Além disso, foram bloqueados quase R$ 80 bilhões no orçamento de 2015 – em relação aos valores aprovados pelo Congresso Nacional. Os investimentos, até o momento, foram o principal alvo dos bloqueios impostos pela equipe econômica neste ano.

Resultados fiscais
No ano passado, as contas de todo o setor público (governo, estados, municípios e empresas estatais) registraram o primeiro déficit primário (receitas menos despesas, sem contar juros) anual da história. Em 2014, o déficit primário foi de R$ 32,53 bilhões, ou 0,63% do PIB.

Em 2015, apesar dos vários aumentos de tributos e bloqueio de gastos públicos, as contas públicas continuaram a registrar deterioração.

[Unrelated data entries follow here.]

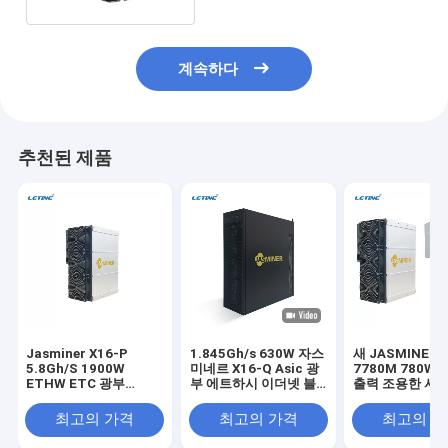
계속하다
추천된 제품
Jasminer X16-P
1.845Gh/s 630W 자스
새 JASMINER 
5.8Gh/S 1900W
미네르 X16-Q Asic 광
7780M 780W 4
ETHW ETC 광부
부 에트하시 이더넷 블
출력 조용한 서
Jasminer X16 높은 처
록 체인 광부
리량 전력 서버
최고의 가격
최고의 가격
최고의 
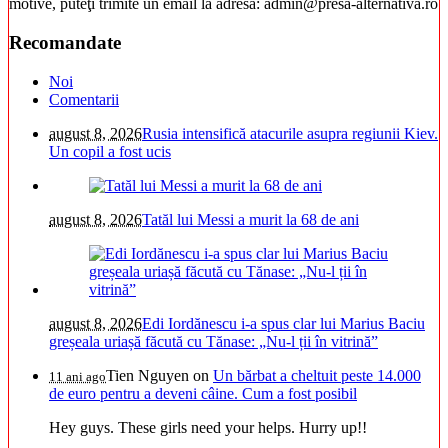
motive, puteţi trimite un email la adresa: admin@presa-alternativa.ro
Recomandate
Noi
Comentarii
august 8, 2026
Rusia intensifică atacurile asupra regiunii Kiev.
Un copil a fost ucis
august 8, 2026
Tatăl lui Messi a murit la 68 de ani
august 8, 2026
Edi Iordănescu i-a spus clar lui Marius Baciu
greșeala uriașă făcută cu Tănase: „Nu-l ții în vitrină”
Tien Nguyen
on
Un bărbat a cheltuit peste 14.000
11 ani ago
de euro pentru a deveni câine. Cum a fost posibil
Hey guys. These girls need your helps. Hurry up!!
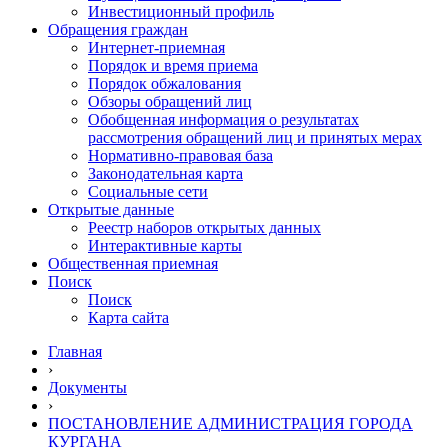
Инвестиционный профиль
Обращения граждан
Интернет-приемная
Порядок и время приема
Порядок обжалования
Обзоры обращений лиц
Обобщенная информация о результатах
рассмотрения обращений лиц и принятых мерах
Нормативно-правовая база
Законодательная карта
Социальные сети
Открытые данные
Реестр наборов открытых данных
Интерактивные карты
Общественная приемная
Поиск
Поиск
Карта сайта
Главная
›
Документы
›
ПОСТАНОВЛЕНИЕ АДМИНИСТРАЦИЯ ГОРОДА
КУРГАНА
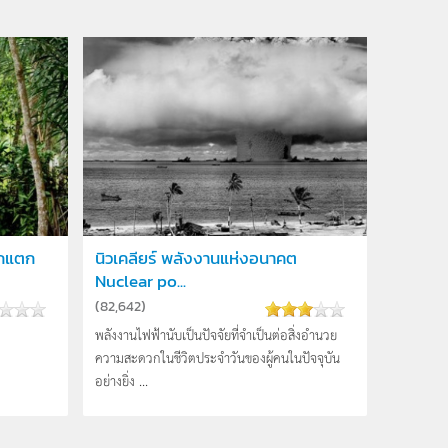
อกแตก
นิวเคลียร์ พลังงานแห่งอนาคต
Nuclear po...
(
82,642
)
พลังงานไฟฟ้านับเป็นปัจจัยที่จำเป็นต่อสิ่งอำนวย
ความสะดวกในชีวิตประจำวันของผู้คนในปัจจุบัน
อย่างยิ่ง ...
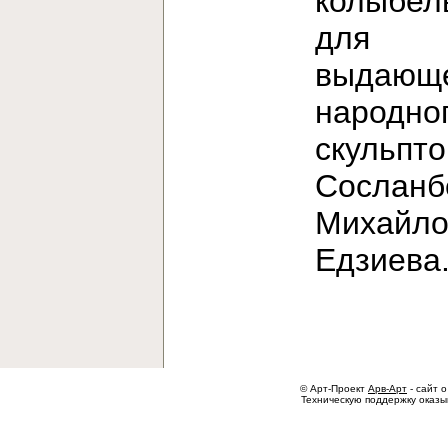
колыбел
для
выдающе
народно
скульпт
Сосланб
Михайло
Едзиев
© Арт-Проект
Арв-Арт
- сайт о
Техническую поддержку оказ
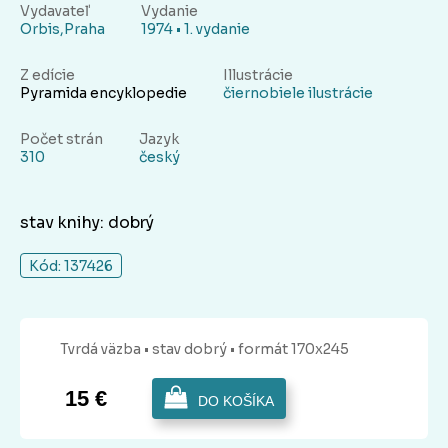
Vydavateľ
Vydanie
Orbis,Praha
1974 • 1. vydanie
Z edície
Illustrácie
Pyramida encyklopedie
čiernobiele ilustrácie
Počet strán
Jazyk
310
český
stav knihy: dobrý
Kód: 137426
Tvrdá
väzba
• stav dobrý
• formát 170x245
15 €
DO KOŠÍKA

De janeiro a julho, foi contabilizado o pior resultado da série histórica, que começa em 2001, para este período. Em 12 meses até julho, houve um déficit primário de R$ 50,99 bilhões, ou 0,89% do PIB, também o pior resultado da série histórica para este indicador.

Quando se incorporam os juros da dívida pública na conta, no conceito conhecido no mercado como resultado “nominal”, houve déficit de R$ 502 bilhões em 12 meses até julho, o equivalente a expressivos 8,81% do PIB. Trata-se, também, do pior resultado da história. O déficit nominal foi impulsionado pelos gastos do Banco Central com os contratos de “swap cambial” – que já superam R$ 90 bilhões em 2015.

Se fechar neste patamar em 2015, o resultado nominal do Brasil só estaria em melhor situação da de países como Bahrein (déficit de 9,8% do PIB), Antigua (-10,5% do PIB), Algéria (-12,5% do PIB), Brunei (-15,6% do PIB), República do Djibuti (-13% do PIB), Egito (-11,7% do PIB), Guinea Equatorial (-21,4% do PIB), Eritreia (-12,18% do PIB), Guiné (-10,1% do PIB), Iraque (-9,9% do PIB), Líbia (-68% do PIB) e Venezuela (-19,9% do PIB), de acordo com projeções do Fundo Monetário Internacional.